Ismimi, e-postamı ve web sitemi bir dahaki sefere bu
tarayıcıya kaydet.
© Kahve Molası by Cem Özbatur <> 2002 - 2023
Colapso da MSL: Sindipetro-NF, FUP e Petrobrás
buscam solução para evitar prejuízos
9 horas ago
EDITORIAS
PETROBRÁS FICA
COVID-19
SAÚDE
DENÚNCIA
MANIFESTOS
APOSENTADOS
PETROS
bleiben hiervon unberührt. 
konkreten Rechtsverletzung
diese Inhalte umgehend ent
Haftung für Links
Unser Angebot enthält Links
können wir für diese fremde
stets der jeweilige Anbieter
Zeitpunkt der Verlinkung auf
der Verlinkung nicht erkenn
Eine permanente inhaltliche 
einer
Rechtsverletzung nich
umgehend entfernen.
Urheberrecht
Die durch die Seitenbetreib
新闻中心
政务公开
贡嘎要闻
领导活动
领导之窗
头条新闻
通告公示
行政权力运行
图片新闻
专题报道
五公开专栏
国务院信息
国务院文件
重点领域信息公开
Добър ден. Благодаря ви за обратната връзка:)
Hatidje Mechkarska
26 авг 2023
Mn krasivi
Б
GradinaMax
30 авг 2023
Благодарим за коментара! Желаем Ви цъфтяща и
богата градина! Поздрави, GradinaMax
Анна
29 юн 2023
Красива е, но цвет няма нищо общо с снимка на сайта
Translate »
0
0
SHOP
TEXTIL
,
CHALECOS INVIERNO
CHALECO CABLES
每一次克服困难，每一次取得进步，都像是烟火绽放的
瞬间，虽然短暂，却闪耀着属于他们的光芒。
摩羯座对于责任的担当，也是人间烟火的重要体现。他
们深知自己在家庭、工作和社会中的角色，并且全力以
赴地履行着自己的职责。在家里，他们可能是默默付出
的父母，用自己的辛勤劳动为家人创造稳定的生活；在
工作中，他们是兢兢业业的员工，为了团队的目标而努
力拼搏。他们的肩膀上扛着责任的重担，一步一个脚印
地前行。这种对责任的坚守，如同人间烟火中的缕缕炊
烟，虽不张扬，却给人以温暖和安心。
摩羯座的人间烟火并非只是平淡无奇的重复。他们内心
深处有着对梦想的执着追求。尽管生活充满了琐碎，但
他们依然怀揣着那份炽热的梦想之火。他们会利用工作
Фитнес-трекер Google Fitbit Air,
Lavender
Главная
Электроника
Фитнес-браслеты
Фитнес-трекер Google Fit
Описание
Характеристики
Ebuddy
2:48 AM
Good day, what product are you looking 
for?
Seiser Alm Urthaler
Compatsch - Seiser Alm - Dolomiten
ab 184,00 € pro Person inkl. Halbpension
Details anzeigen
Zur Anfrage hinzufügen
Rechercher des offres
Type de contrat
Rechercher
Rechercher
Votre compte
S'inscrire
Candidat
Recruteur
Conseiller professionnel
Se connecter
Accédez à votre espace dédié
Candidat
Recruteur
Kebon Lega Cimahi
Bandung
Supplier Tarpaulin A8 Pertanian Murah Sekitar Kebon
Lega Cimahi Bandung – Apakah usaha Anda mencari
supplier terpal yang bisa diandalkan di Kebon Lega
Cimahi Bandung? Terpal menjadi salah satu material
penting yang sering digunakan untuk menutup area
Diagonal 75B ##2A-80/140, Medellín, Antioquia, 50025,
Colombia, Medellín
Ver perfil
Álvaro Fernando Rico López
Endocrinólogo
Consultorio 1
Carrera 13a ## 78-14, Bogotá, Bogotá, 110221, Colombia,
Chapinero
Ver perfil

_REQUIREMENT_: Set down precisely the lines above between the line holding "bleiben hiervon unberührt." and the line holding "Благодарим за коментара! Желаем Ви цъфтяща и", inclusive, and nothing beyond them.

_EXERCISE ANSWER_:
bleiben hiervon unberührt. 
konkreten Rechtsverletzung
diese Inhalte umgehend ent
Haftung für Links
Unser Angebot enthält Links
können wir für diese fremde
stets der jeweilige Anbieter
Zeitpunkt der Verlinkung auf
der Verlinkung nicht erkenn
Eine permanente inhaltliche 
einer
Rechtsverletzung nich
umgehend entfernen.
Urheberrecht
Die durch die Seitenbetreib
新闻中心
政务公开
贡嘎要闻
领导活动
领导之窗
头条新闻
通告公示
行政权力运行
图片新闻
专题报道
五公开专栏
国务院信息
国务院文件
重点领域信息公开
Добър ден. Благодаря ви за обратната връзка:)
Hatidje Mechkarska
26 авг 2023
Mn krasivi
Б
GradinaMax
30 авг 2023
Благодарим за коментара! Желаем Ви цъфтяща и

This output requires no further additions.